Minimal grouped command

from sayer import Sayer, group
import click

app = Sayer(name="demo", help="Demo")

files = group("files", help="File operations")

@files.command
def ls(path: str = "."):
    import os
    click.echo("\n".join(sorted(os.listdir(path))))

app.add_command(files)
$ demo files ls --path src

Nested groups

root = group("root")

@root.group("db")
def db(): pass

@db.command
def migrate(step: int = 1):
    click.echo(f"Migrating by {step}")

Custom Groups

Sayer supports marking groups as custom so that they appear under their own titled section in the help output. This is useful for visually separating framework-defined commands from project-specific or feature-specific groups.

Defining a Custom Group

Use the group() factory with is_custom=True and give it a custom_command_name:

from sayer import Sayer, group
import click

app = Sayer(name="myapp", help="Demo app")

# A custom group with its own section title
reports = group(
    name="reports",
    help="Reporting commands",
    is_custom=True,
    custom_command_name="Reporting Suite"
)

@reports.command(name="daily", help="Generate daily report")
def daily():
    click.echo("generated daily report")

app.add_command(reports)

This will internally tell Sayer to create a different section in your command-line instead of aggregating everything in one go.

CLI Help Output

$ myapp --help

The following (similar) should show like this:

Usage: myapp [OPTIONS] COMMAND [ARGS]...

Options:
  --help  Show this message and exit.

Commands:
  version   Show version

Reporting Suite:
  reports   Reporting commands

Multiple Custom Groups

If you register more than one custom group, each one appears under its own section, grouped by the custom_command_name you provide:

analytics = group(
    name="analytics",
    help="Analytics commands",
    is_custom=True,
    custom_command_name="Analytics Suite"
)

app.add_command(reports)
app.add_command(analytics)

Help output:

Reporting Suite:
  reports     Reporting commands

Analytics Suite:
  analytics   Analytics commands

Testing Custom Groups

You can test them with SayerTestClient the same way as regular groups:

from sayer.testing import SayerTestClient

def test_custom_group_runs():
    app = Sayer(name="test")
    reports = group("reports", help="Reporting", is_custom=True, custom_command_name="Reports")

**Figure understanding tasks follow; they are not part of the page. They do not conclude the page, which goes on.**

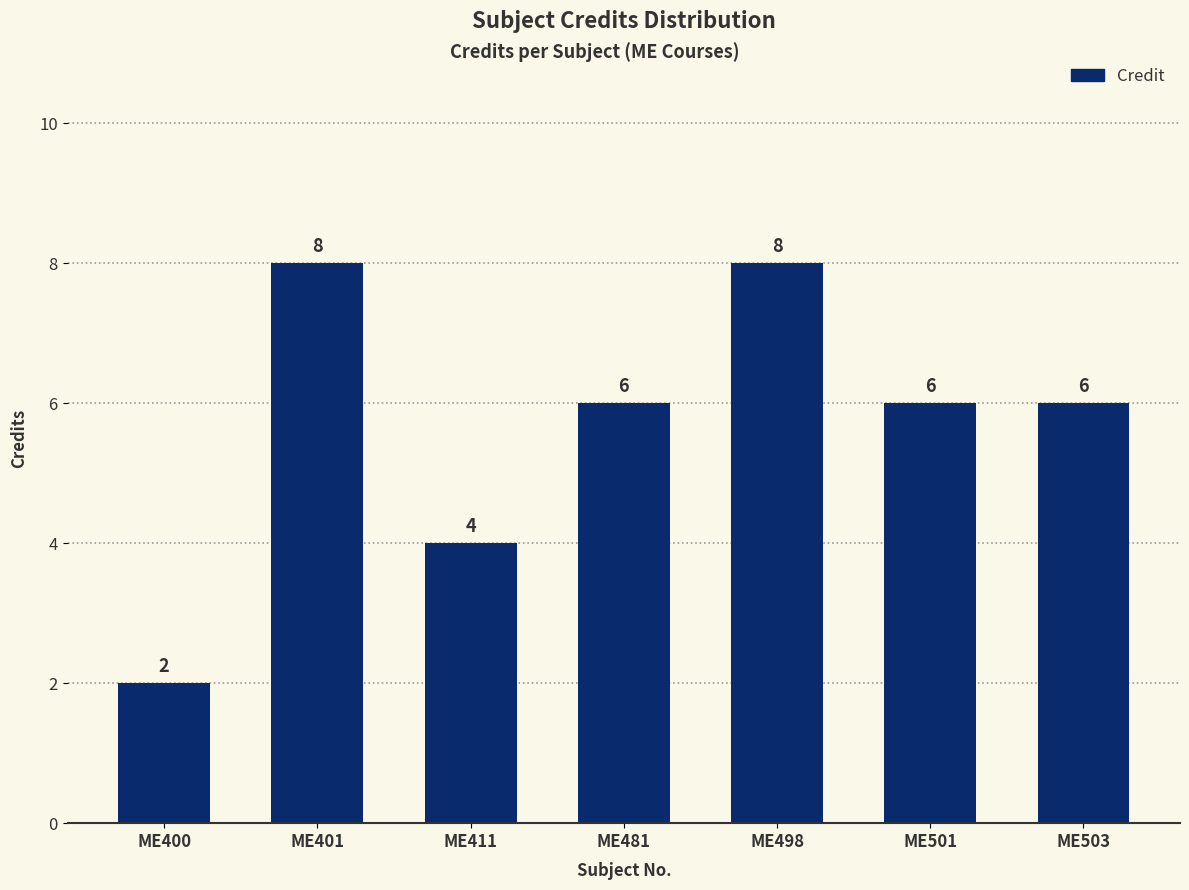

What is the smallest value displayed?

2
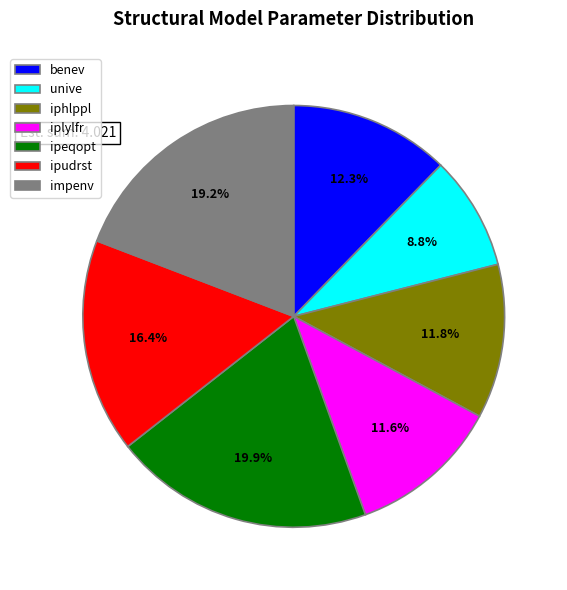

To the nearest percent, what is the average slice percentage?

14%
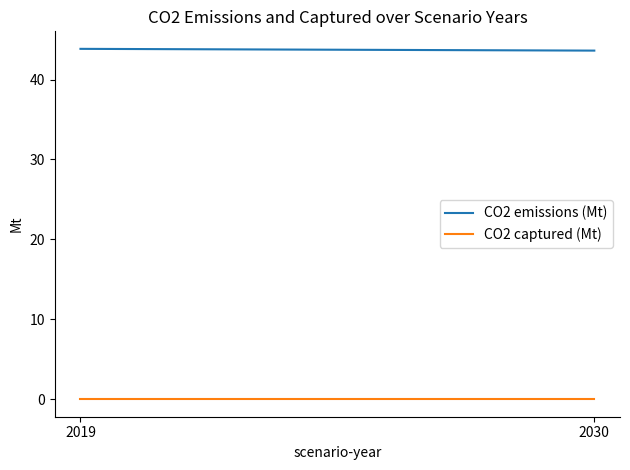

Between 2030 and 2019, which is larger?

2019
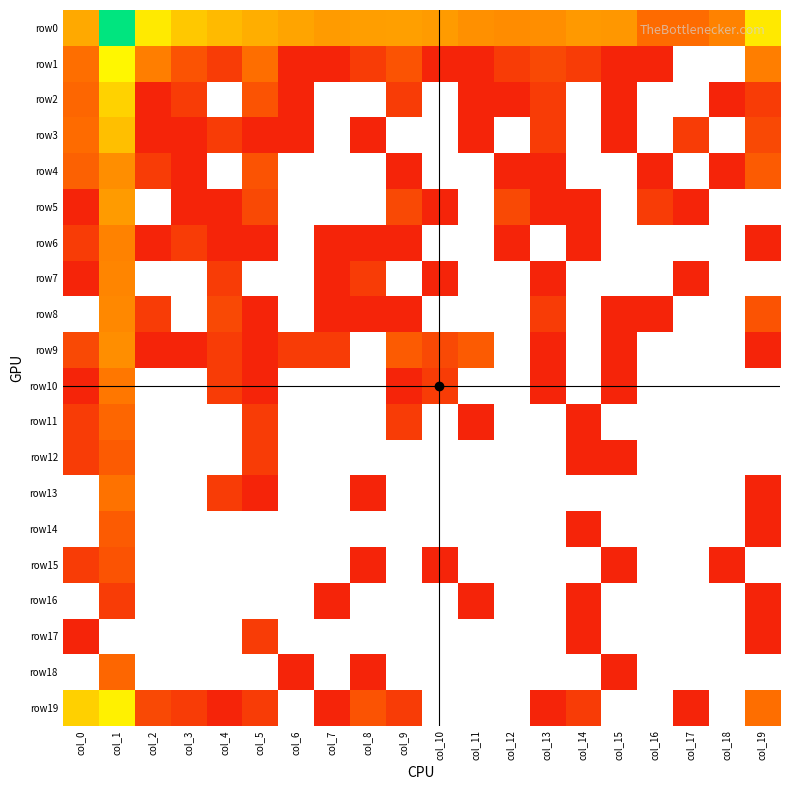

Which has a higher value, col_2 or col_16?

col_2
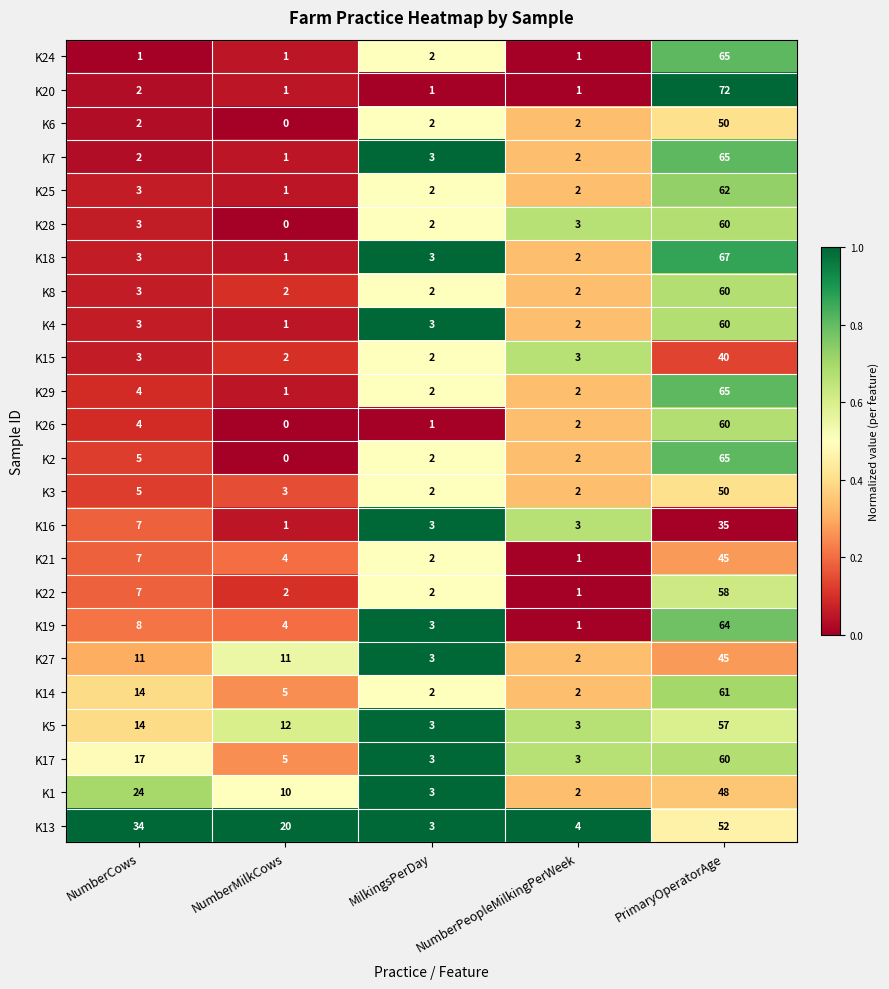

Which series has the largest total across all categories?

K13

    @reports.command(name="daily")
    def daily():
        click.echo("ok")

    app.add_command(reports)

    client = SayerTestClient(app)
    result = client.invoke(["reports", "daily"])

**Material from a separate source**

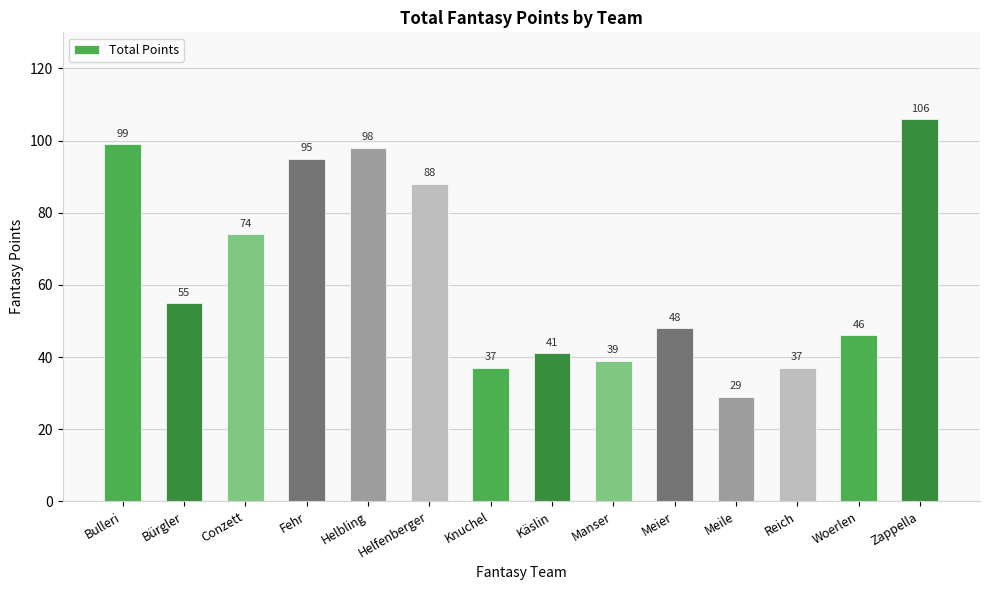

Read the value at Manser.

39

    assert result.exit_code == 0
    assert result.output.strip() == "ok"

Best Practices

  • One group per module for clarity; attach in your app's single assembly point.
  • Prefer kebab‑case command names for readability (Sayer converts underscores in function names).
  • Keep group names stable; changing them is a breaking CLI change.
  • Use sayer.group(...) for subgroups you want to discover/test via the registry.
  • Write CLI tests with CliRunner and app‑level tests with SayerTestClient.